Além disso, o precatório poderá ser utilizado para abater o saldo devedor de parcelamento em curso ou para a aquisição de área lindeira remanescente. Neste caso, a área deverá ser resultante de obras públicas ou de desapropriação e inaproveitáveis para edificação ou outra destinação de interesse público, bem como de áreas resultantes de modificação de alinhamento.
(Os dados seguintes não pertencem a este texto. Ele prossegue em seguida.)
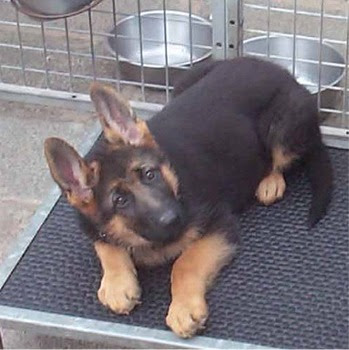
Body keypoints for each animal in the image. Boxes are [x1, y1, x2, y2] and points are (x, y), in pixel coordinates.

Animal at [44, 57, 332, 340]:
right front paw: (117, 284)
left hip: (283, 124)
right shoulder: (92, 225)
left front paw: (184, 309)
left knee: (279, 158)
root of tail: (281, 71)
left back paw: (270, 181)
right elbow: (107, 246)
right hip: (183, 83)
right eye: (120, 201)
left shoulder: (219, 224)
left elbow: (184, 263)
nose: (173, 219)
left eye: (150, 174)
O decreto veda, ainda, a compensação, por operação, de valor inferior a 5% do saldo devedor do parcelamento.

Para a compensação de créditos tributários e não tributários, o contribuinte deverá juntar ao formulário de requerimento os seguintes documentos:

I – Original ou cópia autenticada do instrumento público de cessão de crédito firmado pelo cedente, no qual deverá constar a identificação precisa do valor, da natureza e da origem do crédito cedido existente contra a Fazenda Pública Municipal, bem como o número do lançamento e da natureza do crédito tributário ou não tributário que se pretende ter compensado;
II – Documento de Recolhimento e Arrecadação Municipal (Dram), consignando os valores atualizados dos créditos tributários e não tributários que se pretende compensar;
III – Cópia do parecer da unidade administrativa responsável da Procuradoria-Geral do Município, consignando a natureza, o valor e a regularidade do precatório, atualizado, no máximo, em 30 dias anteriores à data do requerimento.

Entre os requisitos para a compensação prevista no Decreto 11.620/2004 está o credenciamento do requerente no Domicílio Eletrônico dos Contribuintes e Responsáveis Tributários de Belo Horizonte (Decort-BH), na forma disciplinada pela administração tributária municipal.